Étonnante Lucile Richardot ! Et toujours prête à surprendre. Soliste réputée, la contralto française n’a jamais caché son affection pour la pratique de l’ensemble vocal – on se rappelle, entre autres, sa collaboration avec Sébastien Daucé et Correspondances. Formidable dans Marc-Antoine Charpentier ou Pergolesi, elle ne l’est pas moins lorsque, comme ici, elle cède aux charmes de Luciano Berio (1925-2003). Attention, toutefois, ce disque n’est pas un récital au sens propre, puisque la cantatrice partage l’affiche avec le chœur Les Cris de Paris, fondé et dirigé par Geoffroy Jourdain.

Seule, Lucile Richardot ouvre l’album, gravé en studio, en juin et novembre 2020, avec la fameuse Sequenza III. Maîtrise de la rythmique, de l’intensité, des couleurs, elle passe du cri au chuchotement, du borborygme au mot, avec un aplomb incroyable. Seule, encore, elle délivre, des non moins fameux Folk Songs, une vision de toute beauté, poétique, émouvante – et l’on remarquera la subtilité et la variété de l’instrumentation, qui contribue à créer une séduisante diversité d’atmosphères.

Elle convainc moins dans Michelle II (d’après la chanson Michelle de Lennon/McCartney), sauf erreur arrangée par Guy Boyer, dans les Beatles Arias interprétés par Cathy Berberian, sur un disque publié en France par Fontana, en 1967. Plus chanteuse que diseuse, on regrette que Lucile Richardot semble alors privilégier l’hédonisme vocal sur la simplicité du sentiment.

À Geoffroy Jourdain et ses complices, reviennent les pittoresques Cries of London, dans la version révisée pour huit voix de 1976, hommage aux polyphonies de la Renaissance et aux « abbagnate », chants de marchands siciliens. Puis le bouleversant O King, déchirant dans sa nudité – suite de phonèmes et de syllabes, jusqu’à ce que soit révélé le nom de Martin Luther King. Et enfin, deux brefs morceaux : There is no tune et, surtout, E si fussi pisci, rêveur et amoureux.

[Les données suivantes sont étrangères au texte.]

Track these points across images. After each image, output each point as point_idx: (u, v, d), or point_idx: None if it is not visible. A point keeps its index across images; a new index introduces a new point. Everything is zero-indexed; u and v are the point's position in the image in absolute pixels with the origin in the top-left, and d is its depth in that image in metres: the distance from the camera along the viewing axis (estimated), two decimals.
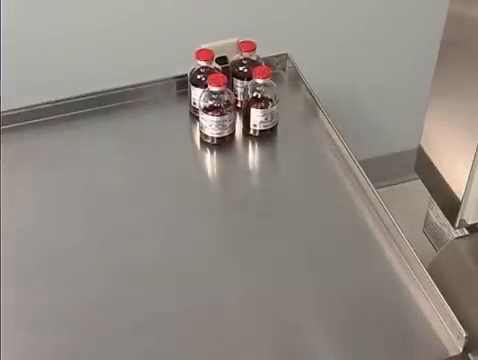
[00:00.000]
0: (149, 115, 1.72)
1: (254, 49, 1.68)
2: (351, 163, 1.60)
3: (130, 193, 1.57)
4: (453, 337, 1.33)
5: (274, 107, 1.64)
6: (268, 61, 1.75)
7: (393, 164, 2.36)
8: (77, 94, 1.70)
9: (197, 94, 1.66)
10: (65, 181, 1.59)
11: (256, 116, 1.64)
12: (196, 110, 1.68)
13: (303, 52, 1.83)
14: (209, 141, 1.65)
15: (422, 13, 2.12)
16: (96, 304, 1.38)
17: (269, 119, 1.64)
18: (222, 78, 1.62)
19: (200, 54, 1.66)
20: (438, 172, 1.53)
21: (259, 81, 1.63)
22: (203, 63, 1.66)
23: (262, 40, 1.69)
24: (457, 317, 1.32)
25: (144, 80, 1.74)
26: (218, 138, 1.64)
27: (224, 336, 1.35)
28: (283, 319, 1.37)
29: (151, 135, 1.68)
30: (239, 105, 1.70)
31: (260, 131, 1.66)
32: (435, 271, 1.43)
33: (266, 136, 1.67)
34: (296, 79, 1.80)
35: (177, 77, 1.76)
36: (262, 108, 1.63)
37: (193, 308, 1.38)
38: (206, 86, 1.62)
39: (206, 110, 1.62)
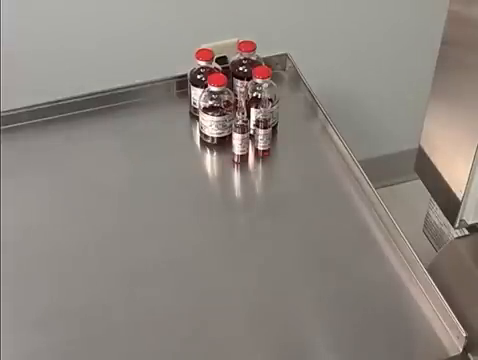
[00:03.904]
0: (149, 115, 1.72)
1: (254, 49, 1.68)
2: (351, 163, 1.60)
3: (130, 193, 1.57)
4: (453, 337, 1.33)
5: (274, 107, 1.64)
6: (268, 61, 1.75)
7: (393, 164, 2.36)
8: (77, 94, 1.70)
9: (197, 94, 1.66)
10: (65, 181, 1.59)
11: (256, 116, 1.64)
12: (196, 110, 1.68)
13: (303, 52, 1.82)
14: (209, 141, 1.65)
15: (422, 13, 2.12)
16: (96, 304, 1.38)
17: (269, 119, 1.64)
18: (222, 78, 1.62)
19: (200, 54, 1.66)
20: (438, 172, 1.53)
21: (259, 81, 1.63)
22: (203, 63, 1.66)
23: (262, 40, 1.69)
24: (457, 317, 1.32)
25: (144, 80, 1.74)
26: (218, 138, 1.64)
27: (224, 336, 1.35)
28: (283, 319, 1.37)
29: (151, 135, 1.68)
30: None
31: None
32: (435, 271, 1.43)
33: None
34: (296, 79, 1.80)
35: (177, 77, 1.76)
36: (262, 108, 1.63)
37: (193, 308, 1.38)
38: (206, 86, 1.62)
39: (206, 110, 1.62)
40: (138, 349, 1.32)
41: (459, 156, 1.46)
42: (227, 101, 1.62)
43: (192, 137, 1.70)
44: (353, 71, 2.20)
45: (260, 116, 1.61)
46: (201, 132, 1.66)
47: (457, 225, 1.51)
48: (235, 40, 1.71)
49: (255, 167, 1.65)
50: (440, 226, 1.65)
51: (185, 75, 1.71)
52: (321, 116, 1.71)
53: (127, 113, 1.72)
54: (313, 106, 1.73)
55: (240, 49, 1.69)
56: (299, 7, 2.03)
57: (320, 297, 1.41)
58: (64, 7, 1.84)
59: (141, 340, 1.32)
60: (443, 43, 1.44)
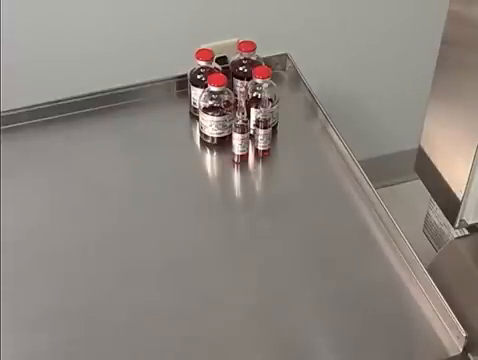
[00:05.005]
0: (149, 115, 1.72)
1: (254, 49, 1.68)
2: (351, 163, 1.60)
3: (130, 193, 1.57)
4: (453, 337, 1.33)
5: (274, 107, 1.64)
6: (268, 61, 1.75)
7: (393, 164, 2.36)
8: (77, 94, 1.70)
9: (197, 94, 1.66)
10: (65, 181, 1.59)
11: (256, 116, 1.64)
12: (196, 110, 1.68)
13: (303, 52, 1.83)
14: (209, 141, 1.65)
15: (422, 13, 2.12)
16: (96, 304, 1.38)
17: (269, 119, 1.64)
18: (222, 78, 1.62)
19: (200, 54, 1.66)
20: (438, 172, 1.53)
21: (259, 81, 1.63)
22: (203, 63, 1.66)
23: (262, 40, 1.69)
24: (457, 317, 1.32)
25: (144, 80, 1.74)
26: (218, 138, 1.64)
27: (224, 336, 1.35)
28: (283, 319, 1.37)
29: (151, 135, 1.68)
30: None
31: None
32: (435, 271, 1.43)
33: None
34: (296, 79, 1.80)
35: (177, 77, 1.76)
36: (262, 108, 1.62)
37: (193, 308, 1.38)
38: (206, 86, 1.62)
39: (206, 110, 1.62)
40: (138, 349, 1.32)
41: (459, 156, 1.46)
42: (227, 101, 1.62)
43: (192, 137, 1.70)
44: (353, 71, 2.20)
45: (260, 116, 1.61)
46: (201, 132, 1.66)
47: (457, 225, 1.51)
48: (235, 40, 1.71)
49: (255, 167, 1.65)
50: (440, 226, 1.65)
51: (185, 75, 1.71)
52: (321, 116, 1.71)
53: (127, 113, 1.72)
54: (313, 106, 1.73)
55: (240, 49, 1.69)
56: (299, 7, 2.03)
57: (320, 297, 1.41)
58: (64, 7, 1.84)
59: (141, 340, 1.32)
60: (443, 43, 1.44)
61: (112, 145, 1.66)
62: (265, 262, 1.45)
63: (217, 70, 1.67)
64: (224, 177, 1.66)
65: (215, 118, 1.61)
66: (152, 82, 1.75)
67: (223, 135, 1.64)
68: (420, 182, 1.60)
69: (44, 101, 1.68)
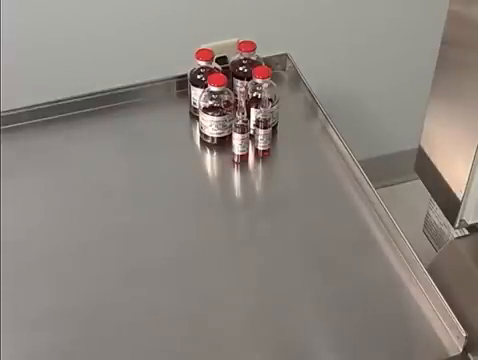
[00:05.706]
0: (149, 115, 1.72)
1: (254, 49, 1.68)
2: (351, 163, 1.60)
3: (130, 193, 1.57)
4: (453, 337, 1.33)
5: (274, 107, 1.64)
6: (268, 61, 1.75)
7: (393, 164, 2.36)
8: (77, 94, 1.70)
9: (197, 94, 1.66)
10: (65, 181, 1.59)
11: (256, 116, 1.64)
12: (196, 110, 1.68)
13: (303, 52, 1.83)
14: (209, 141, 1.65)
15: (422, 13, 2.12)
16: (96, 304, 1.38)
17: (269, 119, 1.64)
18: (222, 78, 1.62)
19: (200, 54, 1.66)
20: (438, 172, 1.53)
21: (259, 81, 1.63)
22: (203, 63, 1.66)
23: (262, 40, 1.69)
24: (457, 317, 1.32)
25: (144, 80, 1.74)
26: (218, 138, 1.64)
27: (224, 336, 1.35)
28: (283, 319, 1.37)
29: (151, 135, 1.68)
30: None
31: None
32: (435, 271, 1.43)
33: None
34: (296, 79, 1.80)
35: (177, 77, 1.76)
36: (262, 108, 1.63)
37: (193, 308, 1.38)
38: (206, 86, 1.62)
39: (206, 110, 1.62)
40: (138, 349, 1.32)
41: (459, 156, 1.46)
42: (227, 101, 1.62)
43: (192, 137, 1.70)
44: (353, 71, 2.20)
45: (260, 116, 1.61)
46: (201, 132, 1.66)
47: (457, 225, 1.51)
48: (235, 40, 1.71)
49: (255, 167, 1.65)
50: (440, 226, 1.65)
51: (185, 75, 1.71)
52: (321, 116, 1.71)
53: (127, 113, 1.72)
54: (313, 106, 1.73)
55: (240, 49, 1.69)
56: (299, 7, 2.03)
57: (320, 297, 1.41)
58: (65, 7, 1.84)
59: (141, 340, 1.32)
60: (443, 43, 1.44)
61: (112, 145, 1.66)
62: (265, 262, 1.45)
63: (217, 70, 1.67)
64: (224, 177, 1.66)
65: (215, 118, 1.61)
66: (152, 82, 1.75)
67: (223, 135, 1.64)
68: (420, 182, 1.60)
69: (44, 101, 1.68)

Partout, toujours, la musicalité des interprètes (et une précision qui n’apparaît jamais comme une contrainte), l’homogénéité du son, sont impeccables. Tout cela est beau, très beau, presque trop beau, comme si la recherche de la perfection l’emportait sur la spontanéité. Ce qui n’empêche pas ce disque de clamer, haut et fort, l’amour fou du compositeur italien pour la voix.

Une autre de ses qualités, et non des moindres : il est très accessible, y compris pour les oreilles qui pourraient être réfractaires à une musique encore supposée trop « contemporaine » pour certains. Pour Lucile Richardot, pour Les Cris de Paris et Geoffroy Jourdain, il faut l’écouter ; pour Luciano Berio aussi, dont il confirme qu’il est désormais un classique.